We must stand up to those who wish to stir division and look to break up our communities, by spreading fear and hatred of the ‘other’

- Diane Abott, shadow home secretary

The UK’s communities secretary Sajid Javid promised on Wednesday to expand the teaching of English to immigrants as he warned that up to 70 percent of those unable to speak the language were women, and most of them were from Pakistani or Bangladeshi communities.

Ahead of the publication of the green paper that will pledge £50m to boost integration in Britain, Javid told the Guardian that 770,000 people living in England speak no English or hardly any.

Criticising the move, MCB’s Miqdaad Versi stated that the plan would be unlikely to create much of an impact due to increasing cuts to English language programmes over the past six years.  

According to the MCB report, which it hopes will inform government thinking on integration, only six percent of the Muslim communities in Britain are struggling to speak English.

The report also points out that 73 percent of the more than two million UK Muslims are proud to state that their national identity is British.  
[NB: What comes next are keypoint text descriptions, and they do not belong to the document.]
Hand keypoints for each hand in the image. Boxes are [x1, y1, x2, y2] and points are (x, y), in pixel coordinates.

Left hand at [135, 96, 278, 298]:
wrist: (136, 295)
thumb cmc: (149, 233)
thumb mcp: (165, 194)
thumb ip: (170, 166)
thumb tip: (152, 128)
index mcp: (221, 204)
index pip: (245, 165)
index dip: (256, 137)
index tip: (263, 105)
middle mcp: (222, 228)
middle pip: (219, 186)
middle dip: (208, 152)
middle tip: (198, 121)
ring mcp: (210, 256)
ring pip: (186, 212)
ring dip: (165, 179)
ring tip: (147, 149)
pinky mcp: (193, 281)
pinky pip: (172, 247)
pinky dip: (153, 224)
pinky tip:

Former UK prime minister David Cameron was accused in 2016 of stigmatising Muslim women after he announced plans to help them learn English and warned that migrant spouses who fail language tests may have to leave the UK.

Cameron had also suggested that language classes for Muslim women could help stop radicalisation.

The news also comes after Dame Louise Casey called on UK PM Theresa May on Monday to set a target date for “everybody in the country” to speak English. Casey, who wrote a report for the government on integration in 2016, said a "common language" would help to "heal rifts across Britain".

The Casey report has been described as "inflammatory" and "divisive" by its critics for suggesting that immigrants swear an “integration oath” to maintain British values and that Muslims and members of other minority faith groups showed less progressive views towards “women’s equality, sexuality and freedom of speech”.